However, my normal British Sports bias put to one side, my current number one dream car is a Mercedes SL300 Gullwing:

http://www.germancarzone.com/237616-post4.html


----------



## Sukerkin (Oct 29, 2009)

*Jdokan*, you have to upload your images to a hosting service before you can link to them.  You can upload them to your alloted image space here at MT if you wish or use something like Picasa 3.


----------



## Sukerkin (Oct 29, 2009)

Corvette is a broad church, Omar.  Which one?  I'd go for a C1 or an '71 Stingray (C3) myself.

http://www.corvetteblogger.com/images/content/040207_1.jpg

http://www.tomhenryracing.com/toys/images/lt1/555.48.jpg


----------



## Omar B (Oct 29, 2009)

True true.  My uncle in Canada died and left my aunt a nice yellow Stingray, I'm not sure of the year but it looks to be a 71 from my untrained eye.  
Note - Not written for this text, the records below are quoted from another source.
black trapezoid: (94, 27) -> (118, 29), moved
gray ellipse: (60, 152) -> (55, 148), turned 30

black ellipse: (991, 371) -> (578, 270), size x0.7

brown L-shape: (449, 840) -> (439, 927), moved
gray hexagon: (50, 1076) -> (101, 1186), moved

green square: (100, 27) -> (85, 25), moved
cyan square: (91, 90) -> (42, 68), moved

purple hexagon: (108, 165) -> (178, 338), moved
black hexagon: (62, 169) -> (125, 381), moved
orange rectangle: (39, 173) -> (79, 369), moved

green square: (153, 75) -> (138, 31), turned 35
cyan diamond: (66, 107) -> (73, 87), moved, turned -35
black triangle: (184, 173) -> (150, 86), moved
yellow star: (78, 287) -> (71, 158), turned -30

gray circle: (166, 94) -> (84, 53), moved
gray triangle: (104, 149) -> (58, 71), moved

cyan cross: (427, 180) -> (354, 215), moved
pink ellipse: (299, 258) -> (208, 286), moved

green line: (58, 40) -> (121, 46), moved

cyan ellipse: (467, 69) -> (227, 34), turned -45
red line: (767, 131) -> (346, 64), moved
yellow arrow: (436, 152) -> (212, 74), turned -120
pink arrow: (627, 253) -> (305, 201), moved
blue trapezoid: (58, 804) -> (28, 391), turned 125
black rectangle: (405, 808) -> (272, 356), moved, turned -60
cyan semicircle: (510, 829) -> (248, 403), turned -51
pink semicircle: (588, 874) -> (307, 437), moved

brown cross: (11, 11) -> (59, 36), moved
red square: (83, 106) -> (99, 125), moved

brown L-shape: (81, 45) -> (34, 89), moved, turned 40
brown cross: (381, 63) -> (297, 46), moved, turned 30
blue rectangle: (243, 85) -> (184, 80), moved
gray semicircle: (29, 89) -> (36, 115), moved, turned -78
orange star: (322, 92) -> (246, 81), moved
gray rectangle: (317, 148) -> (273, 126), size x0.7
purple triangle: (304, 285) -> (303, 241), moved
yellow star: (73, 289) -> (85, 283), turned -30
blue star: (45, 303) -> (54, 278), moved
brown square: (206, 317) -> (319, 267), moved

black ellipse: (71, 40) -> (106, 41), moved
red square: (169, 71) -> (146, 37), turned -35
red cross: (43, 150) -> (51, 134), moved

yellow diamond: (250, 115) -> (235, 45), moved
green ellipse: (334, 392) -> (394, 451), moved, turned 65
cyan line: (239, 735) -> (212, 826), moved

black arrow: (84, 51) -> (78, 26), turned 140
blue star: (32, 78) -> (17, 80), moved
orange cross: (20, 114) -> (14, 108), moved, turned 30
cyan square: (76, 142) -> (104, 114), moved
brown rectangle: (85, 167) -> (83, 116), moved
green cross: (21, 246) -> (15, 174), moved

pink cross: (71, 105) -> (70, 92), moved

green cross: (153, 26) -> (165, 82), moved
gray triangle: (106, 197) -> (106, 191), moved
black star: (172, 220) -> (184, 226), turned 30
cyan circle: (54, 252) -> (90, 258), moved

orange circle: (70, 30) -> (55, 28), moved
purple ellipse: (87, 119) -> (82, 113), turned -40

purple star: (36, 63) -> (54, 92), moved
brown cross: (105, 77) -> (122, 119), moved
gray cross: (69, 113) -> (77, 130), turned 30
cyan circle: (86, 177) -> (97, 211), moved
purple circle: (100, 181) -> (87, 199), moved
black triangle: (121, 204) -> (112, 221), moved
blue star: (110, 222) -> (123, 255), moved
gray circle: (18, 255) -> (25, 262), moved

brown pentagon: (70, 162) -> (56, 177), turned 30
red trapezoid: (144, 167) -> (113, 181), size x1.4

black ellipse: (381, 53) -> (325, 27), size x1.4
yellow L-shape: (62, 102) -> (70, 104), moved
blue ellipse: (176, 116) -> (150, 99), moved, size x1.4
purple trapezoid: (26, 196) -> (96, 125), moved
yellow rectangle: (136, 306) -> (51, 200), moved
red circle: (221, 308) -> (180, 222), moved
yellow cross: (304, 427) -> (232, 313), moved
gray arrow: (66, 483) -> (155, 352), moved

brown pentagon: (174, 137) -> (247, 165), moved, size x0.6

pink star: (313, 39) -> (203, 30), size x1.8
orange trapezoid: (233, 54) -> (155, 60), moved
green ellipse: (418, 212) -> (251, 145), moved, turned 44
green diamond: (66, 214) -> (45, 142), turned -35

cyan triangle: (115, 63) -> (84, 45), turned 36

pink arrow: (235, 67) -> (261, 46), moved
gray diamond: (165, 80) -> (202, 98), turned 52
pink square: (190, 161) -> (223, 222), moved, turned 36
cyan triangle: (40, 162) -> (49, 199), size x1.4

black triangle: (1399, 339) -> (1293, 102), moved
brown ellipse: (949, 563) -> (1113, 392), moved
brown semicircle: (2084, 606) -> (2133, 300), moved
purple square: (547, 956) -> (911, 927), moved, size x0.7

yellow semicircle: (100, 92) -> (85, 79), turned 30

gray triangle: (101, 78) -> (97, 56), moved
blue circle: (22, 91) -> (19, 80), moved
I'm always interested in the latest and greatest though so for me it'll be the C6.


----------



## Sukerkin (Oct 29, 2009)

{jealous of the Stingray inheritance }

Apparently the C6 has shown some promise of actually being a half way decent sports car. 

I don't mean this to sound as awful as it is going to but American cars are generally awful when measured against the performance criteria we like over here in Europe.

The C6 is supposed to actually be able to be handle corners without either going straight on or snap-oversteering into a tree - I saw a review on it a while back (Top Gear) and the major criticism was the 'cheap' finish (e.g. plastic body panels you can push in with your finger) but there was a general sense of a real improvement.

This is not the review I saw but it is a good one (until the end anyway :lol: ):

http://www.metacafe.com/watch/364093/top_gear_corvette_c6_z06/

Another one:


----------



## Xue Sheng (Oct 29, 2009)

Sukerkin said:


> Nice Porsche Xue!
> 
> However, my normal British Sports bias put to one side, my current number one dream car is a Mercedes SL300 Gullwing:
> 
> http://www.germancarzone.com/237616-post4.html


 
Nice SL 300 Gullwing, I always liked the SL 300 myself



Omar B said:


> Damn right Xue! It's all about American muscle ... even though my daily driver is a very civilized Lexus sedan. One of these days though I'm gonna get myself a Corvette.


 
Back when I was a mechanic I drove a Vette (older Vette) or 2 and I have to be honest they looked cool but it was like driving in a moving tunnel and after that I never wanted one.... however if someone wanted to give me one of these I wouldn't mind


----------



## Omar B (Oct 29, 2009)

Sukerkin said:


> {jealous of the Stingray inheritance }
> Apparently the C6 has shown some promise of actually being a half way decent sports car.
> I don't mean this to sound as awful as it is going to but American cars are generally awful when measured against the performance criteria we like over here in Europe.
> The C6 is supposed to actually be able to be handle corners without either going straight on or snap-oversteering into a tree - I saw a review on it a while back (Top Gear) and the major criticism was the 'cheap' finish (e.g. plastic body panels you can push in with your finger) but there was a general sense of a real improvement.
> ...



No inheritance bud.  He's been dead since the 80's and it's been parked and covered in a barn since then (very cinematic, I know).  Besides, they've got 2 sons ahead of me who would love to get their hands on it.  

As for the handling, the C6 corners OK.  Not something that would bother me, I drove a Mitsubishi Montero for years so I know about things that don't corner well.


----------